Monday, April 11, 2011

I am crying really hard right now

There was a tragedy at Interlochen last night. Someone chose to do something they knew was against the rules, and as a result, Interlochen lost an amazing student. A gifted performance artist is leaving one of the most unique schools in the country, all because someone thought they were immune to consequences. Someone lost a chance last night, and it could have been prevented.

Why am I being needlessly melodramatic? Because I know the person who is going home, and I will miss him more than I can express. Because I know people cross lines and realize too late that they can't go back.
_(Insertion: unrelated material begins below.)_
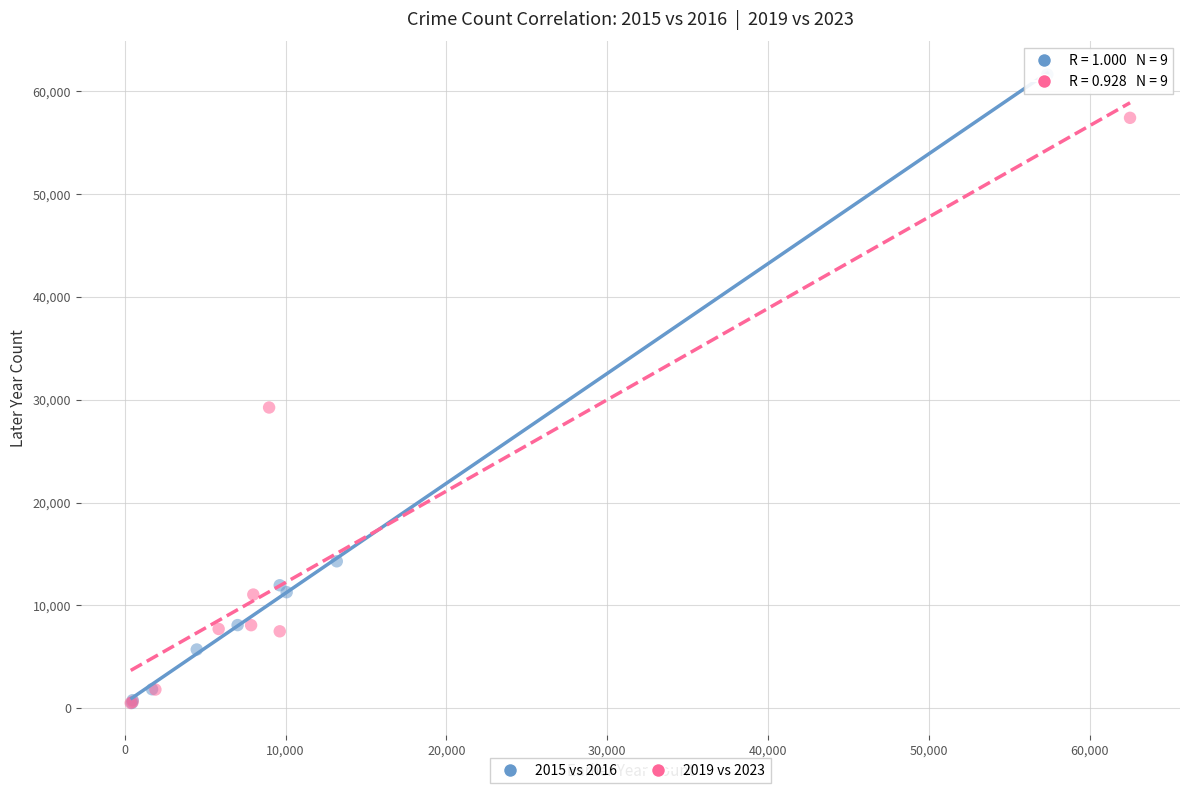

Which series reaches the maximum Y coordinate?

2015 vs 2016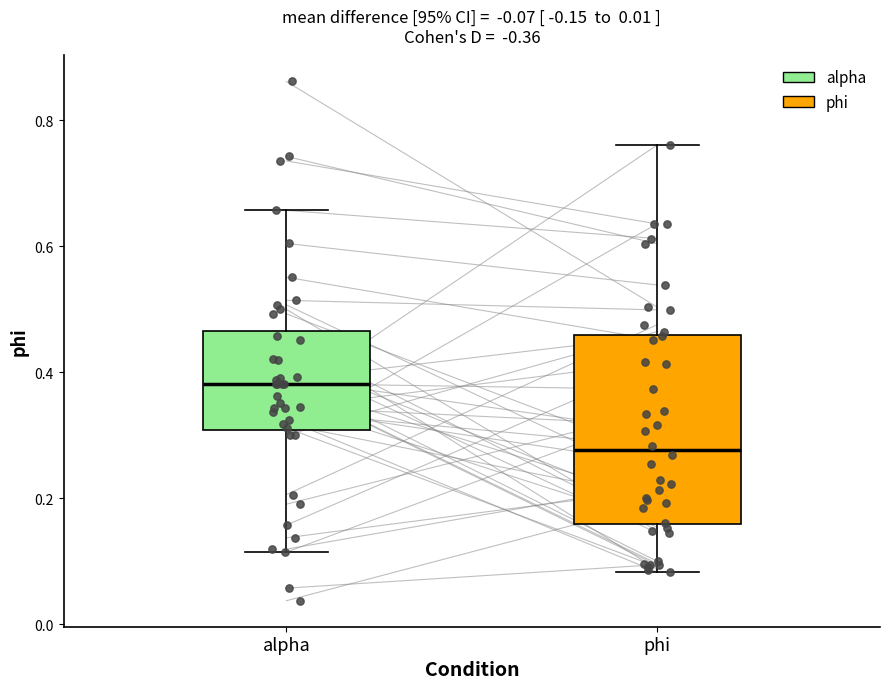

Reading left to right, transcribe this box plot: for each box, give where its median line is, the range the box spans, and where its two whiskers end, as read against the y-axis. The values are not printed on the chart, so give them approximately, as read against the axis.

alpha: median 0.38, box 0.30 to 0.46, whiskers 0.12 to 0.66
phi: median 0.28, box 0.16 to 0.46, whiskers 0.08 to 0.76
Because I hate feeling so helpless, knowing that these people do cross lines and that there is virtually nothing I can do to stop them.

Remember my Red Ribbon Week post? If you go to school with me, you know that at the end of October I ran around with a box of ribbons and a carefully-prepared anti-drug speech, trying to convince my friends to keep our school drug-free. This is why. Moments like these, when you realize just how heavily something as innocuous-sounding as a cigarette can do irreparable damage to a person's reputation, career, and life. No one likes to think about these things. They think that by smoking, drinking, and doing drugs they will be going against the grain, fighting the power, sticking it to the man. They see themselves as beatniks, hippies, rebels.

I will admit, there was a time when I admired the dark glamour of these kinds of rebellion. Every teenager sees, at some point or another, a person smoking a cigarette or throwing back a shot like it's no big deal, and they automatically jump to the conclusion that the person doing these things is "cool." It's natural. It's understandable. And I confess that, although I've never done anything like this, there was a time when I secretly wondered what it would be like to smoke, to drink, to "rebel." To "be cool."

But after seeing dozens of my classmates expelled for "being cool," I know better.

At a public high school these things mostly go unnoticed. If I had wanted to, I could have wandered off to the courtyard, gotten stoned, and gone to class without so much as a custodian calling me out on it. But that doesn't mean that it's impossible to see the effects of doing things like that. Going out and getting plastered at regular and frequent intervals can do astonishing things to a person's reputation, 99.9% of them negative, even if your teachers don't care.

But at a private school, getting into substances leads to serious s#@%. Don't believe me? How many posts have you seen me write about drug use, or about seeing my friends or my friends' friends get expelled? All it takes is a text message. All it takes is for your hall counselor to see you slip something into your pocket. All it takes is one time before the manure hits the air circulator. The next thing you know, the witch-hunt is on, and people are frantically clearing their phones and taking out their trash and their suitemates' trash, just in case they did or have something that might be incriminating, regardless of whether or not they've done anything wrong.

I don't know what the solution is. But I firmly believe in what I wrote back in October, about making a difference one tiny step at a time. I firmly believe that it is possible to fight the system without resorting to pot or booze. And I firmly believe that if you believe in something and you have something to say, there is someone, somewhere, who will hear you.

And right now, Interlochen is hurting because someone did not think there was any other way to say what he wanted to say than to break the oldest rule in the book.

I can't elaborate any further. I can't judge. All I can say is that I will miss him, and I wish him luck and hope that he can be strong and continue to kick ass in the arts world, with or without Interlochen Arts Academy.